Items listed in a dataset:
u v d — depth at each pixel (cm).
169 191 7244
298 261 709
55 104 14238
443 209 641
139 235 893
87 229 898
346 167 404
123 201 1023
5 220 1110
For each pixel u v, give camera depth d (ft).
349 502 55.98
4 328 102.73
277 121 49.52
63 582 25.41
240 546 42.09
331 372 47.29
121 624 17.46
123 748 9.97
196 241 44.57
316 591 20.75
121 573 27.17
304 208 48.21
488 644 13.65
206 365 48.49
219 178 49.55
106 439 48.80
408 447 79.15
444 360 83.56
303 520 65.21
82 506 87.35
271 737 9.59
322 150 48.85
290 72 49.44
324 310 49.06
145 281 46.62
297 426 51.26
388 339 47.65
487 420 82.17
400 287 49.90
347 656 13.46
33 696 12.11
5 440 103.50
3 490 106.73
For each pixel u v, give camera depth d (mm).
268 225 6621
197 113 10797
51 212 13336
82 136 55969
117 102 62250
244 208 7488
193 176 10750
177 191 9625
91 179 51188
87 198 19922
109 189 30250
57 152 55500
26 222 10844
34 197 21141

==

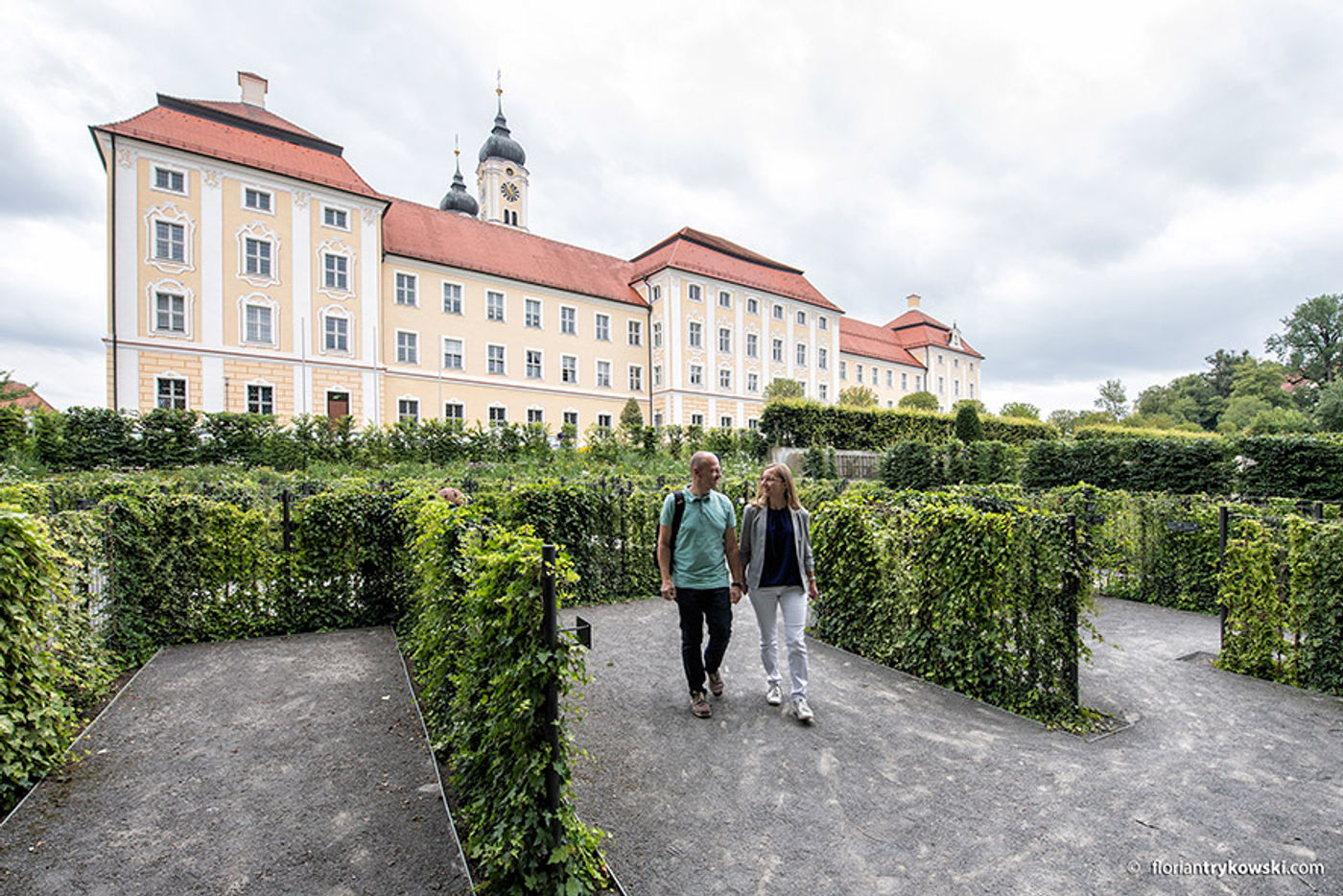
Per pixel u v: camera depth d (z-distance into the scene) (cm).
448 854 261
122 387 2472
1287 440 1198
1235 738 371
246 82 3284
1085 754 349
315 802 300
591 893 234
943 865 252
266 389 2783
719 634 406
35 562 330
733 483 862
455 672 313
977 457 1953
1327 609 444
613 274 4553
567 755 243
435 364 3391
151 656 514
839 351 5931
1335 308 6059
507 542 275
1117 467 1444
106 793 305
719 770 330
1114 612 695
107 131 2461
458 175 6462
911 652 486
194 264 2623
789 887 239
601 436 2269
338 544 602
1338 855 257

## Task to complete
Take the stretch of lines above from the one containing "u v d — depth at each pixel (cm)." through the one containing "177 191 9625" and repeat it exactly, adding no other line.

## Written solution
u v d — depth at each pixel (cm).
169 191 7244
298 261 709
55 104 14238
443 209 641
139 235 893
87 229 898
346 167 404
123 201 1023
5 220 1110
For each pixel u v, give camera depth d (ft).
349 502 55.98
4 328 102.73
277 121 49.52
63 582 25.41
240 546 42.09
331 372 47.29
121 624 17.46
123 748 9.97
196 241 44.57
316 591 20.75
121 573 27.17
304 208 48.21
488 644 13.65
206 365 48.49
219 178 49.55
106 439 48.80
408 447 79.15
444 360 83.56
303 520 65.21
82 506 87.35
271 737 9.59
322 150 48.85
290 72 49.44
324 310 49.06
145 281 46.62
297 426 51.26
388 339 47.65
487 420 82.17
400 287 49.90
347 656 13.46
33 696 12.11
5 440 103.50
3 490 106.73
For each pixel u v, give camera depth d (mm).
268 225 6621
197 113 10797
51 212 13336
82 136 55969
117 102 62250
244 208 7488
193 176 10750
177 191 9625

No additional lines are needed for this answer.